Ситуация оказалась крайне серьезной и требующей быстрой реакции. У американской администрации был еще свеж в памяти позорный эпизод, произошедший 23 ноября 1970 года. В тот день матрос Симон Кудирка спрыгнул с советского рыболовного судна на американский катер береговой охраны, когда два судна стояли бок о бок в американских территориальных водах. Адмирал, командующий береговой охраной, следуя как ему казалось, политике разрядки, передал из Бостона приказ: вернуть беглеца на советское судно. В полном противоречии с американскими морскими традициями шести русским было разрешено подняться на борт катера береговой охраны, они избили беглеца и уволокли его на советское судно.
Чтобы исключить подобные случаи в будущем, правительство одобрило ряд мер, направленных на то, чтобы ни один советский беглец не мог быть выдан. Если все же по какому-то недоразумению это случится, виновные понесут суровые наказания. Были составлены специальные инструкции, обязательные с момента, когда иностранец обращается с просьбой о предоставлении политического убежища. Строго предписывалось, чтобы все официальные лица, которых такое происшествие могло касаться, были немедленно осведомлены о случившемся и чтобы велась подробная запись хода событий.

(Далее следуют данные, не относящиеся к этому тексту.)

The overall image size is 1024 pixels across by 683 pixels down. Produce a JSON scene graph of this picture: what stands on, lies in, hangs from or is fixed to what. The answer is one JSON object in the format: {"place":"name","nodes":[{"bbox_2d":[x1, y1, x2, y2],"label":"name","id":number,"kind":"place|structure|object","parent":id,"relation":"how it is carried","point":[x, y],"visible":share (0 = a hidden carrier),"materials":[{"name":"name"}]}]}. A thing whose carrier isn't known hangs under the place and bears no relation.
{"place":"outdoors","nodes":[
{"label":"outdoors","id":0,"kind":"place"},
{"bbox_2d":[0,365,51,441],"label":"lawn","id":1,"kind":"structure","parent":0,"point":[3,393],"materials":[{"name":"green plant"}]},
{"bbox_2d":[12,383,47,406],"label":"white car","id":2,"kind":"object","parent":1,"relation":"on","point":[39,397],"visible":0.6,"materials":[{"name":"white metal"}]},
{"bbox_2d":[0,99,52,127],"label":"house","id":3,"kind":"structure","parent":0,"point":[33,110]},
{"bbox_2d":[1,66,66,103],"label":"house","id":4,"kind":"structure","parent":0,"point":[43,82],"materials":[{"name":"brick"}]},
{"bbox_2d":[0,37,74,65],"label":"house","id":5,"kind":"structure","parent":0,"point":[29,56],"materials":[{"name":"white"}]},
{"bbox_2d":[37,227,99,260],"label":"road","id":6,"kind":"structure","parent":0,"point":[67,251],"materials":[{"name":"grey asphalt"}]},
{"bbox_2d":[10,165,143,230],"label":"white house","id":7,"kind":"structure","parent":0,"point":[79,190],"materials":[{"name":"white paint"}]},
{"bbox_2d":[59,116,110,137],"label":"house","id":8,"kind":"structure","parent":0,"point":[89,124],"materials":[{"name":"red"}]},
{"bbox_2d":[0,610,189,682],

Согласно инструкции Стейнер и его помощники тут же ночью позвонили домой к помощнику советника госдепартамента Гельмуту Сонненфельду, ответственным служащим отделов Восточной Азии, Советского Союза и Японии, Управления иммиграции и натурализации. Подробная информация была отправлена и Киссинджеру. После этого Стейнер по собственной инициативе позвонил в американское посольство в Токио. Проведя несколько лет на дипломатической службе в Москве и Белграде, он хорошо представлял себе, какая опасная ситуация может возникнуть в данном случае. „Пожалуйста, скажите нашим японским друзьям, — передал он, — что прежде всего должна быть обеспечена безопасность пилота. Повторяю: обеспечьте безусловную защиту пилота. Только после этого дайте ему возможность свободно принять решение”.

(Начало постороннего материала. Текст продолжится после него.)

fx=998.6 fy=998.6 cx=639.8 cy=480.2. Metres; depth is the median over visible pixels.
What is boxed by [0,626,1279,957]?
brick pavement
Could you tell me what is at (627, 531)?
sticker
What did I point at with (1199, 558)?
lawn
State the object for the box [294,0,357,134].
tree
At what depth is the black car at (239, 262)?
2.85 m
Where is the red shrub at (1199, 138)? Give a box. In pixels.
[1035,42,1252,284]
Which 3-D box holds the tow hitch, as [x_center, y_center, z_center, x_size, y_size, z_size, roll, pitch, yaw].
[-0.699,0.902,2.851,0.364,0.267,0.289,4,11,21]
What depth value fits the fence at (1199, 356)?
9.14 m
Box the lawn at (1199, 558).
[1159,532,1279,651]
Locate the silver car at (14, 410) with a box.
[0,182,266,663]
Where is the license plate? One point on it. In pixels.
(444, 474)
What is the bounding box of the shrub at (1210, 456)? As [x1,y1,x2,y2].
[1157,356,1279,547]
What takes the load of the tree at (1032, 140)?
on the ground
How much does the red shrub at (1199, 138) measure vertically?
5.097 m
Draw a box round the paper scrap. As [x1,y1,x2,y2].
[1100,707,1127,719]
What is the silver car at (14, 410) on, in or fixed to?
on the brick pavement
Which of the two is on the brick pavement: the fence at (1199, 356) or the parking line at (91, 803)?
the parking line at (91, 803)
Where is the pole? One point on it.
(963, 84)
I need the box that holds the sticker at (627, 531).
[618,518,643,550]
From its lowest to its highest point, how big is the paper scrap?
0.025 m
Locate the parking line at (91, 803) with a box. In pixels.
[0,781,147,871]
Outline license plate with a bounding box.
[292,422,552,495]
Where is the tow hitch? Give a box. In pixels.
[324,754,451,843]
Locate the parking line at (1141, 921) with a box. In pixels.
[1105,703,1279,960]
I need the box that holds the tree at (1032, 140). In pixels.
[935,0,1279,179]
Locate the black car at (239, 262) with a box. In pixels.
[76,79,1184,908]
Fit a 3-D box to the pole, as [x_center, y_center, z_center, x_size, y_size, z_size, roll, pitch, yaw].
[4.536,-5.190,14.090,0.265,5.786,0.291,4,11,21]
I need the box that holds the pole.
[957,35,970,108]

В обычные ночи записи в журнале Отдела кризисных ситуаций едва ли выходили за пределы страницы. На этот раз было заполнено около четырех страниц. Сдав дежурство, Стейнер вел машину домой по тихим, обсаженным деревьями улицам усталый и довольный: он и его помощники выполнили свой долг; кажется, все предусмотрено.
В Париже репортеры осаждали Киссинджера, забрасывая его вопросами: как поступят с Беленко. „Соединенные Штаты скорее всего предоставят ему политическое убежище, — сказал Киссинджер. — Если этого не произойдет, — можете считать, что с моим мнением не посчитались”.

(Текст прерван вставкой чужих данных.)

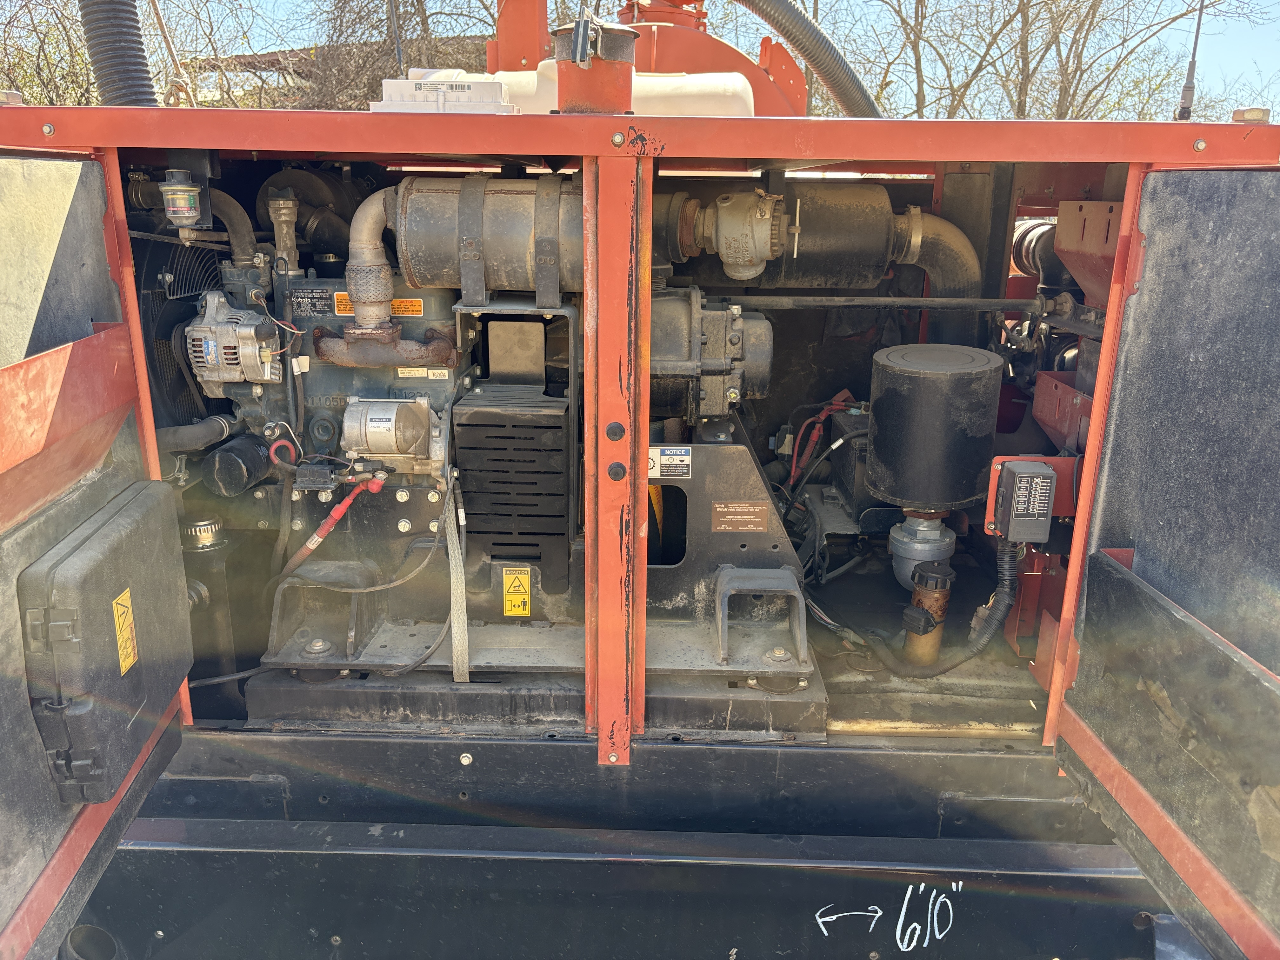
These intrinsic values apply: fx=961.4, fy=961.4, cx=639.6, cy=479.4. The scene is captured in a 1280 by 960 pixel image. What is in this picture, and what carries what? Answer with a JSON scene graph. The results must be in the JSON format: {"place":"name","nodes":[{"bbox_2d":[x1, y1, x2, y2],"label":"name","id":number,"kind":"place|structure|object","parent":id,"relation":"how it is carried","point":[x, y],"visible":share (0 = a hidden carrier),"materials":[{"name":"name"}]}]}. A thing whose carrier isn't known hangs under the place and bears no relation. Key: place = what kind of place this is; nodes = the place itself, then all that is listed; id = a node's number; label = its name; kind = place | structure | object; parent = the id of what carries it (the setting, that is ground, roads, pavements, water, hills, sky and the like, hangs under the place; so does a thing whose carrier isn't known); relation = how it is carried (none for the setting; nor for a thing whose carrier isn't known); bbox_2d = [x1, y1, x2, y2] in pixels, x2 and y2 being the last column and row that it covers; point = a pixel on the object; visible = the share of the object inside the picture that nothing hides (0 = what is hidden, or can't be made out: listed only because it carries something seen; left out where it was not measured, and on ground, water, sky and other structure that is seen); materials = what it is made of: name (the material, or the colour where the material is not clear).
{"place":"outdoors","nodes":[
{"label":"outdoors","id":0,"kind":"place"},
{"bbox_2d":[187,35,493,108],"label":"building","id":1,"kind":"structure","parent":0,"point":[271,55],"materials":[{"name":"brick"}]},
{"bbox_2d":[1,0,1279,117],"label":"sky","id":2,"kind":"structure","parent":0,"point":[912,14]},
{"label":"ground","id":3,"kind":"structure","parent":0},
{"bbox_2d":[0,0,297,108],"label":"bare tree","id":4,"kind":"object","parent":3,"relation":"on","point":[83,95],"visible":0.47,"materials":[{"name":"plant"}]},
{"bbox_2d":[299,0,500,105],"label":"bare tree","id":5,"kind":"object","parent":3,"relation":"on","point":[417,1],"visible":0.47,"materials":[{"name":"brown plant"}]},
{"bbox_2d":[63,728,1199,959],"label":"metal panel","id":6,"kind":"object","parent":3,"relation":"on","point":[700,751],"visible":0.57,"materials":[{"name":"black metal"}]},
{"bbox_2d":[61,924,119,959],"label":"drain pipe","id":7,"kind":"object","parent":6,"relation":"in","point":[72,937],"visible":0.7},
{"bbox_2d":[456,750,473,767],"label":"bolt","id":8,"kind":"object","parent":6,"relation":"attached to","point":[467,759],"visible":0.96,"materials":[{"name":"silver metal"}]},
{"bbox_2d":[0,114,1275,768],"label":"cabinet","id":9,"kind":"object","parent":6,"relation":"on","point":[640,692],"visible":0.53,"materials":[{"name":"metal"}]},
{"bbox_2d":[0,89,23,105],"label":"marker light","id":10,"kind":"object","parent":9,"relation":"on","point":[14,98],"visible":0.82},
{"bbox_2d":[0,160,189,953],"label":"door","id":11,"kind":"structure","parent":9,"relation":"attached to","point":[96,305],"materials":[{"name":"metal"}]},
{"bbox_2d":[18,478,193,799],"label":"box","id":12,"kind":"object","parent":11,"relation":"attached to","point":[125,530],"visible":0.98,"materials":[{"name":"grey plastic"}]},
{"bbox_2d":[111,587,137,675],"label":"warning label","id":13,"kind":"object","parent":12,"relation":"attached to","point":[120,622],"visible":0.96,"materials":[{"name":"yellow"}]},
{"bbox_2d":[77,0,157,107],"label":"corrugated hose","id":14,"kind":"object","parent":9,"relation":"on","point":[149,87],"visible":0.67,"materials":[{"name":"black plastic"}]},
{"bbox_2d":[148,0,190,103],"label":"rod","id":15,"kind":"object","parent":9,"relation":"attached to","point":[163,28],"visible":0.82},
{"bbox_2d":[160,168,202,227],"label":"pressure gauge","id":16,"kind":"object","parent":9,"relation":"attached to","point":[178,186],"visible":0.98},
{"bbox_2d":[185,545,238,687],"label":"filler tube","id":17,"kind":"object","parent":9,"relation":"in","point":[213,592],"visible":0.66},
{"bbox_2d":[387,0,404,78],"label":"antenna","id":18,"kind":"object","parent":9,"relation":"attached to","point":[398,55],"visible":0.79,"materials":[{"name":"black"}]},
{"bbox_2d":[372,73,520,112],"label":"box","id":19,"kind":"object","parent":9,"relation":"on","point":[428,103],"visible":0.68,"materials":[{"name":"white plastic"}]},
{"bbox_2d":[146,175,833,718],"label":"engine","id":20,"kind":"object","parent":9,"relation":"in","point":[401,496],"visible":0.5,"materials":[{"name":"grey metal"}]},
{"bbox_2d":[138,233,226,425],"label":"fan","id":21,"kind":"object","parent":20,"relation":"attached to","point":[178,281],"visible":0.55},
{"bbox_2d":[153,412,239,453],"label":"hose","id":22,"kind":"object","parent":20,"relation":"attached to","point":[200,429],"visible":0.85,"materials":[{"name":"black rubber"}]},
{"bbox_2d":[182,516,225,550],"label":"cap","id":23,"kind":"object","parent":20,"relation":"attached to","point":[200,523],"visible":0.89,"materials":[{"name":"silver metal"}]},
{"bbox_2d":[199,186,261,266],"label":"pipe","id":24,"kind":"object","parent":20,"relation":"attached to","point":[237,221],"visible":0.62,"materials":[{"name":"black rubber"}]},
{"bbox_2d":[180,289,284,390],"label":"alternator","id":25,"kind":"object","parent":20,"relation":"attached to","point":[200,329],"visible":0.94,"materials":[{"name":"metal"}]},
{"bbox_2d":[203,430,275,496],"label":"oil filter","id":26,"kind":"object","parent":20,"relation":"attached to","point":[255,455],"visible":0.97,"materials":[{"name":"black metal"}]},
{"bbox_2d":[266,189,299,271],"label":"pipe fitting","id":27,"kind":"object","parent":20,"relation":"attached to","point":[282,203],"visible":0.95,"materials":[{"name":"metal"}]},
{"bbox_2d":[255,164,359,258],"label":"air filter housing","id":28,"kind":"object","parent":20,"relation":"attached to","point":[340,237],"visible":0.64,"materials":[{"name":"black"}]},
{"bbox_2d":[289,286,336,317],"label":"label","id":29,"kind":"object","parent":20,"relation":"attached to","point":[324,299],"visible":0.97,"materials":[{"name":"black"}]},
{"bbox_2d":[279,467,386,576],"label":"red cable","id":30,"kind":"object","parent":20,"relation":"attached to","point":[314,539],"visible":0.96,"materials":[{"name":"red plastic"}]},
{"bbox_2d":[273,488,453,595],"label":"cable","id":31,"kind":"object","parent":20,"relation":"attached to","point":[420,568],"visible":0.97,"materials":[{"name":"red rubber"}]},
{"bbox_2d":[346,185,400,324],"label":"exhaust pipe","id":32,"kind":"object","parent":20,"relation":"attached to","point":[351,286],"visible":0.81,"materials":[{"name":"metal"}]},
{"bbox_2d":[330,292,424,316],"label":"warning label","id":33,"kind":"object","parent":20,"relation":"attached to","point":[345,297],"visible":0.45,"materials":[{"name":"orange"}]},
{"bbox_2d":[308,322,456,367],"label":"exhaust manifold","id":34,"kind":"object","parent":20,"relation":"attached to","point":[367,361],"visible":0.96,"materials":[{"name":"metal"}]},
{"bbox_2d":[340,395,437,469],"label":"motor","id":35,"kind":"object","parent":20,"relation":"attached to","point":[372,423],"visible":0.96,"materials":[{"name":"silver metal"}]},
{"bbox_2d":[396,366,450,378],"label":"label","id":36,"kind":"object","parent":20,"relation":"attached to","point":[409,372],"visible":0.91,"materials":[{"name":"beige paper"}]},
{"bbox_2d":[443,470,469,682],"label":"strap","id":37,"kind":"object","parent":20,"relation":"attached to","point":[454,584],"visible":0.97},
{"bbox_2d":[392,176,584,296],"label":"muffler","id":38,"kind":"object","parent":20,"relation":"attached to","point":[504,203],"visible":0.85,"materials":[{"name":"metal"}]},
{"bbox_2d":[454,389,570,584],"label":"guard","id":39,"kind":"object","parent":20,"relation":"attached to","point":[478,426],"visible":0.97,"materials":[{"name":"black"}]},
{"bbox_2d":[502,565,531,616],"label":"warning label","id":40,"kind":"object","parent":20,"relation":"attached to","point":[520,579],"visible":0.97,"materials":[{"name":"yellow"}]},
{"bbox_2d":[648,445,692,478],"label":"warning label","id":41,"kind":"object","parent":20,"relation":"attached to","point":[663,458],"visible":0.98,"materials":[{"name":"white"}]},
{"bbox_2d":[649,287,774,420],"label":"pump","id":42,"kind":"object","parent":20,"relation":"attached to","point":[671,305],"visible":0.85,"materials":[{"name":"grey metal"}]},
{"bbox_2d":[711,500,769,532],"label":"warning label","id":43,"kind":"object","parent":20,"relation":"attached to","point":[743,528],"visible":0.97,"materials":[{"name":"metal"}]},
{"bbox_2d":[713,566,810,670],"label":"mounting bracket","id":44,"kind":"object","parent":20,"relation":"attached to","point":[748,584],"visible":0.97,"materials":[{"name":"grey metal"}]},
{"bbox_2d":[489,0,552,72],"label":"red post","id":45,"kind":"object","parent":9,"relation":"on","point":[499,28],"visible":0.6,"materials":[{"name":"metal"}]},
{"bbox_2d":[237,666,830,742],"label":"base","id":46,"kind":"object","parent":9,"relation":"in","point":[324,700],"visible":0.4,"materials":[{"name":"metal"}]},
{"bbox_2d":[552,18,637,113],"label":"exhaust outlet","id":47,"kind":"object","parent":9,"relation":"on","point":[626,98],"visible":0.9,"materials":[{"name":"metal"}]},
{"bbox_2d":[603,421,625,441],"label":"rubber bumper","id":48,"kind":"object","parent":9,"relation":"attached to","point":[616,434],"visible":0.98,"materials":[{"name":"black rubber"}]},
{"bbox_2d":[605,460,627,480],"label":"rubber bumper","id":49,"kind":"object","parent":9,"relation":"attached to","point":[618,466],"visible":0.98,"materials":[{"name":"black rubber"}]},
{"bbox_2d":[481,66,757,115],"label":"tank","id":50,"kind":"object","parent":9,"relation":"on","point":[751,98],"visible":0.34,"materials":[{"name":"white plastic"}]},
{"bbox_2d":[488,0,814,114],"label":"orange machine housing","id":51,"kind":"object","parent":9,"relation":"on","point":[504,49],"visible":0.42,"materials":[{"name":"orange metal"}]},
{"bbox_2d":[737,0,880,117],"label":"flexible hose","id":52,"kind":"object","parent":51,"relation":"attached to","point":[804,30],"visible":0.89,"materials":[{"name":"grey plastic"}]},
{"bbox_2d":[663,189,792,279],"label":"valve","id":53,"kind":"object","parent":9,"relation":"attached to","point":[722,248],"visible":0.96,"materials":[{"name":"grey metal"}]},
{"bbox_2d":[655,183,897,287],"label":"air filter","id":54,"kind":"object","parent":9,"relation":"in","point":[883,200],"visible":0.74,"materials":[{"name":"black metal"}]},
{"bbox_2d":[786,388,855,486],"label":"cables","id":55,"kind":"object","parent":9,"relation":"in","point":[817,434],"visible":0.88,"materials":[{"name":"red plastic"}]},
{"bbox_2d":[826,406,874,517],"label":"box","id":56,"kind":"object","parent":9,"relation":"in","point":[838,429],"visible":0.51,"materials":[{"name":"black"}]},
{"bbox_2d":[721,293,1041,311],"label":"metal rod","id":57,"kind":"object","parent":9,"relation":"attached to","point":[896,299],"visible":0.95,"materials":[{"name":"metal"}]},
{"bbox_2d":[888,507,955,592],"label":"valve","id":58,"kind":"object","parent":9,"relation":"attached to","point":[947,539],"visible":0.82,"materials":[{"name":"metal"}]},
{"bbox_2d":[900,560,955,667],"label":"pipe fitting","id":59,"kind":"object","parent":9,"relation":"in","point":[942,598],"visible":0.81,"materials":[{"name":"metal"}]},
{"bbox_2d":[866,343,1004,512],"label":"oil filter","id":60,"kind":"object","parent":9,"relation":"attached to","point":[875,410],"visible":0.98,"materials":[{"name":"black"}]},
{"bbox_2d":[889,211,983,334],"label":"pipe","id":61,"kind":"object","parent":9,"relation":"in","point":[931,230],"visible":0.55,"materials":[{"name":"metal"}]},
{"bbox_2d":[993,459,1056,543],"label":"box","id":62,"kind":"object","parent":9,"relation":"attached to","point":[1018,477],"visible":0.98,"materials":[{"name":"black plastic"}]},
{"bbox_2d":[862,531,1022,675],"label":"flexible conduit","id":63,"kind":"object","parent":62,"relation":"attached to","point":[952,665],"visible":0.92,"materials":[{"name":"black plastic"}]},
{"bbox_2d":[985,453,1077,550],"label":"red mounting plate","id":64,"kind":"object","parent":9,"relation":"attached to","point":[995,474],"visible":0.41,"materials":[{"name":"red metal"}]},
{"bbox_2d":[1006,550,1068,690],"label":"red bracket","id":65,"kind":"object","parent":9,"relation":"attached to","point":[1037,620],"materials":[{"name":"red metal"}]},
{"bbox_2d":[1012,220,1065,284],"label":"pipe","id":66,"kind":"object","parent":9,"relation":"in","point":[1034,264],"visible":0.37,"materials":[{"name":"black rubber"}]},
{"bbox_2d":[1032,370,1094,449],"label":"red bracket","id":67,"kind":"object","parent":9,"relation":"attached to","point":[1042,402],"visible":0.53,"materials":[{"name":"red metal"}]},
{"bbox_2d":[1053,198,1122,303],"label":"red bracket","id":68,"kind":"object","parent":9,"relation":"attached to","point":[1063,205],"visible":0.57,"materials":[{"name":"red metal"}]},
{"bbox_2d":[1049,180,1279,959],"label":"door","id":69,"kind":"structure","parent":9,"relation":"attached to","point":[1276,230],"materials":[{"name":"grey metal"}]},
{"bbox_2d":[1173,0,1204,121],"label":"antenna","id":70,"kind":"object","parent":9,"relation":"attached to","point":[1185,90],"visible":0.93,"materials":[{"name":"black"}]},
{"bbox_2d":[1232,106,1270,122],"label":"marker light","id":71,"kind":"object","parent":9,"relation":"on","point":[1265,114],"visible":0.65,"materials":[{"name":"metal"}]},
{"bbox_2d":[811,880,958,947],"label":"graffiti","id":72,"kind":"object","parent":6,"relation":"attached to","point":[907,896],"visible":0.97,"materials":[{"name":"white paint"}]},
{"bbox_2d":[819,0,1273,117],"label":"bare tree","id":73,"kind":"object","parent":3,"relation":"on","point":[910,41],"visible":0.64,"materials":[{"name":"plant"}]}
]}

Поскольку Беленко письменно запросил политическое убежище, не могло быть вроде бы никакого сомнения в готовности Америки предоставить таковое. Директор ЦРУ после консультации с генеральным прокурором и начальником Управления иммиграции и натурализации может, независимо от иммиграционной квоты и других установлений предоставлять политическое убежище в Соединенных Штатах до ста иностранцам ежегодно. Однако в случае с Беленко решение было принято лично президентом Фордом.
О бегстве Беленко ему сообщили перед завтраком.
Президент сразу оценил значение такого события и очень им заинтересовался.
В это утро еще невозможно было предвидеть, к каким результатам приведет свирепое советское давление на японцев. Что, если их удастся запугать и добиться выдачи летчика и самолета?
Вскоре после приземления Беленко в Хакодатэ советское посольство в Токио резко заявило, что Советский Союз обладает „неотъемлемым правом добиваться сохранения своих военных тайн”. МИГ-25, безусловно, секретный боевой самолет. Следовательно, японцы должны немедленно возвратить машину и не допускать, чтобы кто бы то ни было мог осмотреть ее. Посольство заявило также, как будто речь шла о советской колонии, а не о суверенном государстве, что предоставление политического убежища Беленко, не может быть допущено”. Советское правительство подтвердило все протесты посольства и со своей стороны потребовало немедленного возвращения летчика и самолета. Один из протестов был составлен в таких выражениях, что японцы охарактеризовали его как неслыханный в истории дипломатических отношений с Советским Союзом.
Советская военная авиация начала облеты Японии — это была подчеркнутая и оскорбительная демонстрация силы. Б море советские военные корабли начали захватывать японские рыболовные суда. Эти пиратские акции должны были показать Японии, как легко советские военно-морские силы могут подорвать японское рыболовство — важную составную часть национальной экономики.